Includes several modules, which act as plugins for Stage 2. These include a packet sniffer for spying on traffic that is routed through the device, including theft of website credentials and monitoring of Modbus SCADA protocols. Other Stage 3 modules allows Stage 2 to communicate using Tor and provides any stage 2 module that lacks the kill command the capability to disable the device.

Impact:

VPNFilter malware is capable of blocking web traffic, collecting information that passes through home and office routers, device exploitation including disabling your devices entirely and the ability to deliver exploits to endpoints via a man-in-the-middle capability.

Solution

It is recommended that:-

1. Users of Small Office or Home Office (SOHO) routers and/or NAS devices reset them to factory defaults and reboot them in order to remove the potentially destructive, non-persistent stage 2 and stage 3 malware;
2. Internet service providers that provide SOHO routers to their customers are advised to reboot the routers on their behalf and to work aggressively with their customers to ensure that their devices are patched to the most recent firmware/software versions;
3. If you have any of the devices known or suspected to be affected by this threat, it is extremely important that you work with the manufacturer to ensure that your device is up to date with the latest patch versions.
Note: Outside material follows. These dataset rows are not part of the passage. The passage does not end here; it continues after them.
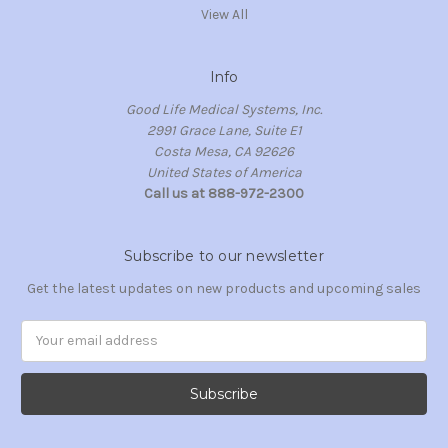
View All
Info
Good Life Medical Systems, Inc.
2991 Grace Lane, Suite E1
Costa Mesa, CA 92626
United States of America
Call us at 888-972-2300
Subscribe to our newsletter
Get the latest updates on new products and upcoming sales
Email
Address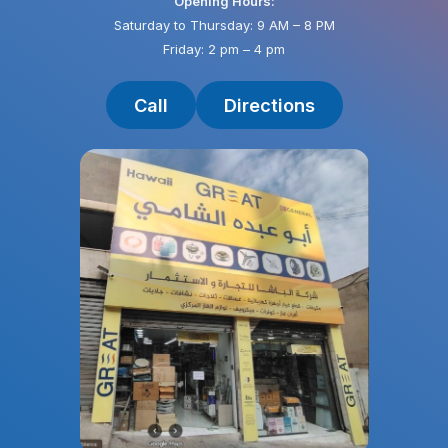
Opening Hours:
Saturday to Thursday: 9 AM – 8 PM
Friday: 2 pm – 4 pm
Call
Directions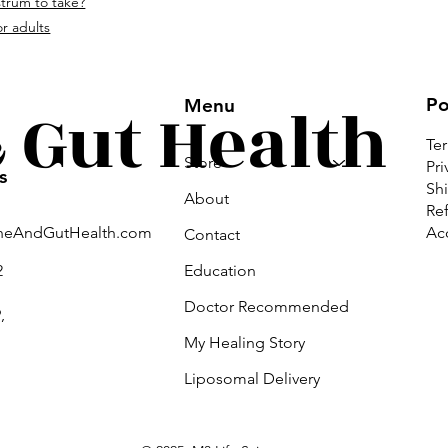
strum to take?
om.
r adults
Gut Health
Po
Menu
Te
Store
Pri
s
Shi
About
Ref
Acc
neAndGutHealth.com
Contact
Education
2
Doctor Recommended
,
My Healing Story
Liposomal Delivery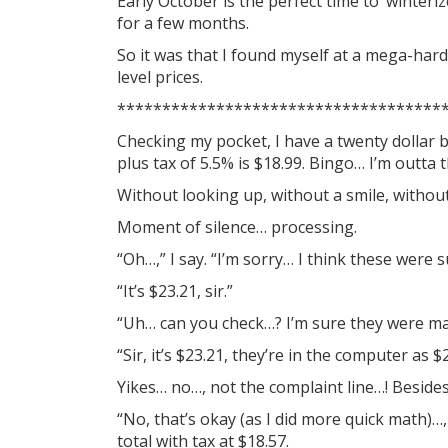
Early October is the perfect time to ‘winteri
for a few months.
So it was that I found myself at a mega-har
level prices.
************************************
Checking my pocket, I have a twenty dollar bi
plus tax of 5.5% is $18.99. Bingo… I’m outta 
Without looking up, without a smile, withou
Moment of silence… processing.
“Oh…,” I say. “I’m sorry… I think these were 
“It’s $23.21, sir.”
“Uh… can you check…? I’m sure they were mar
“Sir, it’s $23.21, they’re in the computer as
Yikes… no…, not the complaint line…! Beside
“No, that’s okay (as I did more quick math)…,
total with tax at $18.57.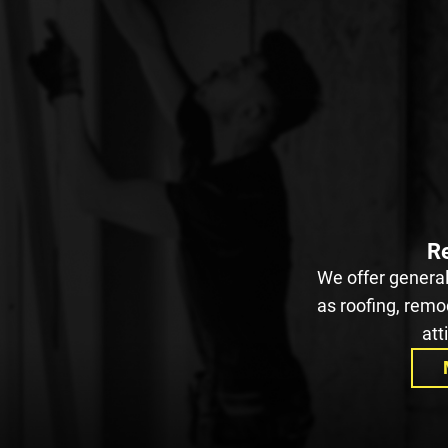
Re
We offer general
as roofing, remod
att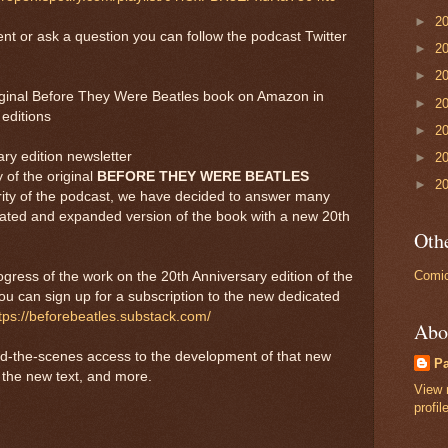
►
2
nt or ask a question you can follow the podcast Twitter
►
2
►
2
riginal Before They Were Beatles book on Amazon in
►
2
editions
►
2
ry edition newsletter
►
2
 of the original
BEFORE THEY WERE BEATLES
►
2
rity of the podcast, we have decided to answer many
dated and expanded version of the book with a new 20th
Othe
Comic
rogress of the work on the 20th Anniversary edition of the
u can sign up for a subscription to the new dedicated
tps://beforebeatles.substack.com/
Abo
ind-the-scenes access to the development of that new
P
at the new text, and more.
View 
profil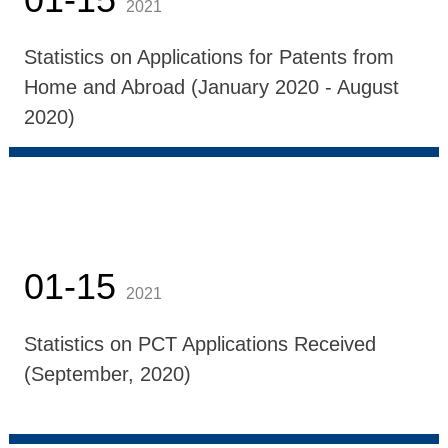
2021
Statistics on Applications for Patents from
Home and Abroad (January 2020 - August
2020)
01-15
2021
Statistics on PCT Applications Received
(September, 2020)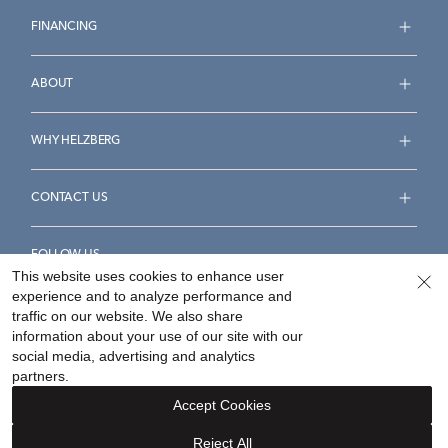
FINANCING
ABOUT
WHY HELZBERG
CONTACT US
FOLLOW US
This website uses cookies to enhance user
experience and to analyze performance and
traffic on our website. We also share
information about your use of our site with our
social media, advertising and analytics
Accessibility Statement
Terms & Conditions
partners.
Privacy Policy
Your Privacy Rights
Privacy Opt-Out
Accept Cookies
Sitemap
Reject All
If not, you should apply the updated patches immediately; and
4. Users and administrators are adviced to consider disabling remote management settings on their devices and also secure them with strong password.

References:

1. https://blogs.cisco.com/security/talos/vpnfilter
2. https://blog.talosintelligence.com/2018/05/VPNFilter.html
3. https://www.ic3.gov/media/2018/180525.aspx
4. https://www.symantec.com/blogs/threat-intelligence/vpnfilter-iot-malware
5. https://www.justice.gov/opa/pr/justice-department-announces-actions-disrupt-advanced-persistent-threat-28-botnet-infected
6. https://blog.talosintelligence.com/2018/06/vpnfilter-update.html

Mozilla Foundation has released security updates to address multiple vulnerabilities in Thunderbird. Exploitation of these vulnerabilities may allow attacker to take control of affected system.

Users and administrators are encouraged to review released Thunderbird Security Advisory and apply necessary updates.